YOUR INSTRUCTIONS — Set down all of the entries exactly, leaving nothing out.

----------

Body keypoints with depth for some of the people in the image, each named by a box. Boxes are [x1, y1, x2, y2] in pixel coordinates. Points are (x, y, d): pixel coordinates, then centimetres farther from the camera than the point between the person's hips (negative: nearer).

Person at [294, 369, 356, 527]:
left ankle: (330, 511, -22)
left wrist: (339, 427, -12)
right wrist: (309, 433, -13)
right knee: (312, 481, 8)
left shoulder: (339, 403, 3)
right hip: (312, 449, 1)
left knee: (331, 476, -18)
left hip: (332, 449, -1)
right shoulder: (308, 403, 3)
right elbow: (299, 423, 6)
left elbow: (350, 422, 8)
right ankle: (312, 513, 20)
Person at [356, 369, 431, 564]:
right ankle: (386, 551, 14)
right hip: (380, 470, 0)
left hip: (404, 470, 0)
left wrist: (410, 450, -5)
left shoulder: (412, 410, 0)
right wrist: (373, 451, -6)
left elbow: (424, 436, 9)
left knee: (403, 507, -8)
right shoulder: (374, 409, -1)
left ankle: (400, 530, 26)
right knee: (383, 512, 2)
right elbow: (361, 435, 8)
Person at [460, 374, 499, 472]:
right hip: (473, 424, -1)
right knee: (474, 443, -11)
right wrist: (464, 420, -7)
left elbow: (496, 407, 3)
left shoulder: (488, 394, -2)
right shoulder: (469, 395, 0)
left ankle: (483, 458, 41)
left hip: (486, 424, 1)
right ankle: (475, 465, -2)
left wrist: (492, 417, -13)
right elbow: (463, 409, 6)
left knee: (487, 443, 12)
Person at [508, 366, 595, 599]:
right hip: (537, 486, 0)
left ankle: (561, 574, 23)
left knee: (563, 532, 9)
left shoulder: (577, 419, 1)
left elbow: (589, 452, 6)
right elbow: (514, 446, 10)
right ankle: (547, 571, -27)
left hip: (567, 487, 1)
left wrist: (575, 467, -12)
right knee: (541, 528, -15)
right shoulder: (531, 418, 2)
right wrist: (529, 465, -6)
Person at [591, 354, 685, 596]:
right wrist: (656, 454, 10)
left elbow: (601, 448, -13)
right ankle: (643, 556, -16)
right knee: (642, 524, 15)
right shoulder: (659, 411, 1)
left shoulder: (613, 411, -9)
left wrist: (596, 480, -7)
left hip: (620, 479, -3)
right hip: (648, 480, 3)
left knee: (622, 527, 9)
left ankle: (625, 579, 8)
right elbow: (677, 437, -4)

----------

SOLUTION FOR THIS EXERCISE —
Body keypoints with depth for some of the people in the image, each named by a box. Boxes are [x1, y1, x2, y2] in pixel coordinates. Points are (x, y, d): pixel coordinates, then centimetres farther from the camera than the point between the person's hips (negative: nearer).

Person at [294, 369, 356, 527]:
left ankle: (330, 511, -22)
left wrist: (339, 427, -12)
right wrist: (309, 433, -13)
right knee: (312, 481, 8)
left shoulder: (339, 403, 3)
right hip: (312, 449, 1)
left knee: (331, 476, -18)
left hip: (332, 449, -1)
right shoulder: (308, 403, 3)
right elbow: (299, 423, 6)
left elbow: (350, 422, 8)
right ankle: (312, 513, 20)
Person at [356, 369, 431, 564]:
right ankle: (386, 551, 14)
right hip: (380, 470, 0)
left hip: (404, 470, 0)
left wrist: (410, 450, -5)
left shoulder: (412, 410, 0)
right wrist: (373, 451, -6)
left elbow: (424, 436, 9)
left knee: (403, 507, -8)
right shoulder: (374, 409, -1)
left ankle: (400, 530, 26)
right knee: (383, 512, 2)
right elbow: (361, 435, 8)
Person at [460, 374, 499, 472]:
right hip: (473, 424, -1)
right knee: (474, 443, -11)
right wrist: (464, 420, -7)
left elbow: (496, 407, 3)
left shoulder: (488, 394, -2)
right shoulder: (469, 395, 0)
left ankle: (483, 458, 41)
left hip: (486, 424, 1)
right ankle: (475, 465, -2)
left wrist: (492, 417, -13)
right elbow: (463, 409, 6)
left knee: (487, 443, 12)
Person at [508, 366, 595, 599]:
right hip: (537, 486, 0)
left ankle: (561, 574, 23)
left knee: (563, 532, 9)
left shoulder: (577, 419, 1)
left elbow: (589, 452, 6)
right elbow: (514, 446, 10)
right ankle: (547, 571, -27)
left hip: (567, 487, 1)
left wrist: (575, 467, -12)
right knee: (541, 528, -15)
right shoulder: (531, 418, 2)
right wrist: (529, 465, -6)
Person at [591, 354, 685, 596]:
right wrist: (656, 454, 10)
left elbow: (601, 448, -13)
right ankle: (643, 556, -16)
right knee: (642, 524, 15)
right shoulder: (659, 411, 1)
left shoulder: (613, 411, -9)
left wrist: (596, 480, -7)
left hip: (620, 479, -3)
right hip: (648, 480, 3)
left knee: (622, 527, 9)
left ankle: (625, 579, 8)
right elbow: (677, 437, -4)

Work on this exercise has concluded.